Above all, they were not to devalue their currency (this would increase exports) or re-instate capital controls. These group of ideas, called the Washington Consensus, were also applied to Russia and Latin America in the 1990s and met disastrous results as well (the case of Russia being possibly the greatest theft of national assets in world history). Asians were livid at the Fund for forcing them to follow these idiotic structural adjustment programs that were the same for every country. See this interview with Nobel Prize winning economist Joseph Stiglitz who was fired from the World Bank in 1999 for criticizing these one-size-fits-all program if you want an insider’s view.

All of these suggested actions benefit very few people, the U.S. Treasury and hedge fund managers, and hurt many, many millions of people. In Argentina, these ideas led the economy to collapse in 2001 into a depression as bad as the Great Depression.

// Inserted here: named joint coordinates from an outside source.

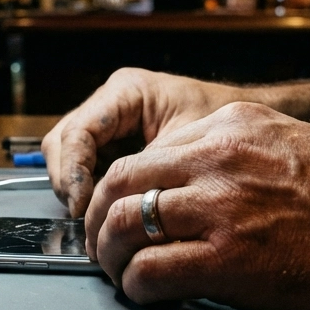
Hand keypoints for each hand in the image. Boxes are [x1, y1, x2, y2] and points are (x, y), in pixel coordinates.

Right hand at [42, 69, 261, 217]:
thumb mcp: (189, 149)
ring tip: (97, 218)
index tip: (83, 203)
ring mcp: (109, 126)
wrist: (248, 133)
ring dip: (75, 189)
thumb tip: (122, 210)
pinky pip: (86, 167)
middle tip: (85, 216)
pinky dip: (89, 190)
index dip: (74, 171)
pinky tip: (107, 212)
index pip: (78, 132)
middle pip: (62, 143)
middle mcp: (111, 105)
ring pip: (67, 156)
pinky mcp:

Asia was, in a word, pissed.

The only two countries in Asia that didn’t get affected? India and China, who still had a peg-system and capital control over investment.

Death of the IMF/World Bank?
This Washington Consensus of neoliberal economics has been push most forcefully in Latin America which I know about a little bit more than other areas of the world. Has this improved Latin America at all?

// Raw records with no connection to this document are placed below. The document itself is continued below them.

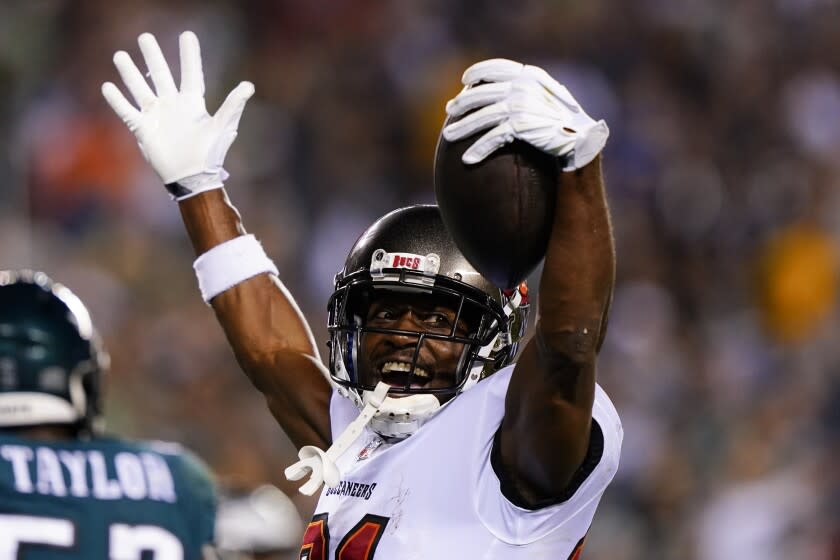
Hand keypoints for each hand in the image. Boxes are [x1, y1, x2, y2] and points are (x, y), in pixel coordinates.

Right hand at [102, 31, 253, 199]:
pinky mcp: (143, 129)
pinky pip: (127, 112)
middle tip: (145, 37)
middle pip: (160, 75)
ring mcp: (157, 116)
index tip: (187, 35)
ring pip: (140, 89)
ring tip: (119, 56)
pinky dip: (117, 100)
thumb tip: (248, 85)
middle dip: (152, 57)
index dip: (189, 55)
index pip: (190, 73)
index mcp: (192, 103)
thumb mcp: (223, 127)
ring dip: (130, 73)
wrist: (192, 177)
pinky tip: (107, 86)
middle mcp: (172, 105)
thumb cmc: (210, 153)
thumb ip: (233, 105)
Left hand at [442, 58, 607, 170]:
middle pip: (482, 93)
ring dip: (462, 127)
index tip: (464, 81)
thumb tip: (505, 93)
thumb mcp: (546, 97)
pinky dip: (478, 149)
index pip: (496, 67)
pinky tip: (467, 159)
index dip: (478, 72)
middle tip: (450, 112)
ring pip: (482, 116)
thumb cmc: (564, 121)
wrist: (581, 138)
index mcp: (530, 75)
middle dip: (462, 103)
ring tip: (448, 136)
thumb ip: (528, 90)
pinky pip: (493, 137)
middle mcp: (523, 86)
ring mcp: (521, 105)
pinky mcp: (521, 125)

Actually, between 1960 and 1980 Latin countries grew twice as fast (in per capita GDP and overall GDP) than they did between 1980 and 2000. In some countries, the economies are the same or worse than when IMF dictates were applied to their countries. Examples?
Where I last traveled, Nicaragua, lives and dies by its debt obligations to “el Fondo” – the IMF. Education was privatized and parents had to either pay school fees or “volunteer” several hours of work per week to send their kids to school. The right to health care was abandoned by the government as it sold all government clinics and laid off doctors who work in the public service. Only now with the new Sandinista president has Mulukuku got a doctor at its government health clinic.

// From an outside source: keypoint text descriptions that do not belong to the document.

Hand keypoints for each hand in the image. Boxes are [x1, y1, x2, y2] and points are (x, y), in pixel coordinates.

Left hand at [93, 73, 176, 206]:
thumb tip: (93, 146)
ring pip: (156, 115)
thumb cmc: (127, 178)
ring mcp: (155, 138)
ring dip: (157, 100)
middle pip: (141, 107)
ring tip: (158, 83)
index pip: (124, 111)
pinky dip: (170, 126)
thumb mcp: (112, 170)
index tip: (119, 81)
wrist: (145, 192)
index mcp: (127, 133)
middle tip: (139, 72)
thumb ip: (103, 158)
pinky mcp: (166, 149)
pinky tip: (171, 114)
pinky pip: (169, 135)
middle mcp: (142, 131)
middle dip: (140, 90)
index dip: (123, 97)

Bolivia, which I went to in 2005, had either stayed the same or gotten poorer since the 1980s when the IMF imposed structural adjustment on the country for its hyperinflation. The government oil and gas company was sold off to almost nothing and the railroads were sold by the government too. Bolivia’s historically most precious resource, its mines, were also privatized and thousands and thousands of laid off mineworkers left the mines to move into the jungle to grow coca (which can be made into cocaine). The current president of Bolivia is the former union leader of the coca growers, and that union has many connections to the radical mining unions because of the “disliquidaciones” of the 80s.

And the worst villain of all (according the idiotic American media), President Hugo Chavez first came to prominence in Venezuela after a series of economic riots in 1989 called el Caracazo (“the Caracas smash”). El Caracazo were riots after IMF structural adjustments led to recession and food shortages. The Venezuelan military was called into shoot protestors (up to 3000 people were killed). The instability continued until the 1990s, and in 1992 Col. Chavez attempted a coup because he didn’t believe the government should be shooting people fighting for food. He lost the coup and announced on national TV that the struggle was over “for now” and that he would continue peacefully in the future. After serving some jail time and getting pardoned, Chavez came out nationally famous and popular for his coup against a corrupt government and was elected president in 1998, 2000, and 2006.

All of these are consequences of IMF-imposed economic conditions. The new generation of the Latin American left is trying to undo the corrupt privatization and self-serving free market fundamentalism that the Chicago Boys cooked up in 1973 in Chile and emphasize people-centered economics that serves Latin America, not Washington and New York. And Mexico was a hair away from having a New Left president too; and if certain guerilla leaders are to be believed, we could be looking at a third Mexican revolution (1810, 1910, 2010?) coming up pretty soon. Who knew currency trading could be so fun?